CONSEGNA -> Ricopia il brano su Heroes Two partendo dalle parole "Come sempre per" e fermandoti dopo "cinese mandarino (mono).", ma sostituisci "widescreen" con "panoramico".

BRANO DI LETTURA ->
+++

Heroes Two (1974) Quando Fong incontra Hong


Ne I giganti del karatè (1976) abbiamo assistito agli ultimi giorni e relativa caduta del tempio di Shaolin, con alcuni eroici difensori che, sopravvissuti allo spregevole attacco dei generali Manciù, abbandonano le macerie del tempio per portare fra i cinesi i semi della rivolta ma soprattutto la conoscenza delle arti marziali segrete di Shaolin.

È il momento di scoprire l’immediato destino di almeno due di quegli eroici sopravvissuti.


Il DVD

Stando al consueto HKMDb, 方世玉與洪熙官 (“Fang Shiyu e Hong Xiguan”) esce nei cinema di Hong Kong il 19 gennaio 1974, targato Shaw Bros: viene distribuito a livello internazionale come Heroes Two.

Non esistono prove che sia mai uscito in Italia, prima che la AVO Film nel 2007 (cioè negli ultimi suoi aneliti di vita) doppi e distribuisca in DVD la splendida rimasterizzazione della Celestial Pictures, con il titolo anglofono.

Come sempre per le rimasterizzazioni Celestial Pictures, il formato video è 2,35:1 widescreen e l’audio è italiano (2.0 e 5.1 DTS) e cinese mandarino (mono).

+++

Voci del dataset:

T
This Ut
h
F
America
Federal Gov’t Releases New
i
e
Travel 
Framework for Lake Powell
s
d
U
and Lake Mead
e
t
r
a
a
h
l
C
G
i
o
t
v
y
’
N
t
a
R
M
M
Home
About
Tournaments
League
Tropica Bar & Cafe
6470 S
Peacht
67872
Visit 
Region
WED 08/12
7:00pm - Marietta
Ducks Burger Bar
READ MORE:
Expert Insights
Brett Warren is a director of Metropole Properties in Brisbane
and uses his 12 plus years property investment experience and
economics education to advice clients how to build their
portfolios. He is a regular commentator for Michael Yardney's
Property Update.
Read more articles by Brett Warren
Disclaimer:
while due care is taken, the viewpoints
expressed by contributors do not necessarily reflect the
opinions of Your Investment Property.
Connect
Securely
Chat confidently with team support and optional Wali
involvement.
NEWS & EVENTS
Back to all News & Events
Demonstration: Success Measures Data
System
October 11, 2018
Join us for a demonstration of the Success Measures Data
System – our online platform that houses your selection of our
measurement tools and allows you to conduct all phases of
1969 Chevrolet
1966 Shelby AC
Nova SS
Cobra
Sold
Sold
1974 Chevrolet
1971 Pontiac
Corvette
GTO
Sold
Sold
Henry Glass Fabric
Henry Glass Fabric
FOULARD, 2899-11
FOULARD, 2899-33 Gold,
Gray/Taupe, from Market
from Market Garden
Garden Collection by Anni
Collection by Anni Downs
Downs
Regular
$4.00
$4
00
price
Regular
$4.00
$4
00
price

+++

SVOLGIMENTO ->
Come sempre per le rimasterizzazioni Celestial Pictures, il formato video è 2,35:1 panoramico e l’audio è italiano (2.0 e 5.1 DTS) e cinese mandarino (mono).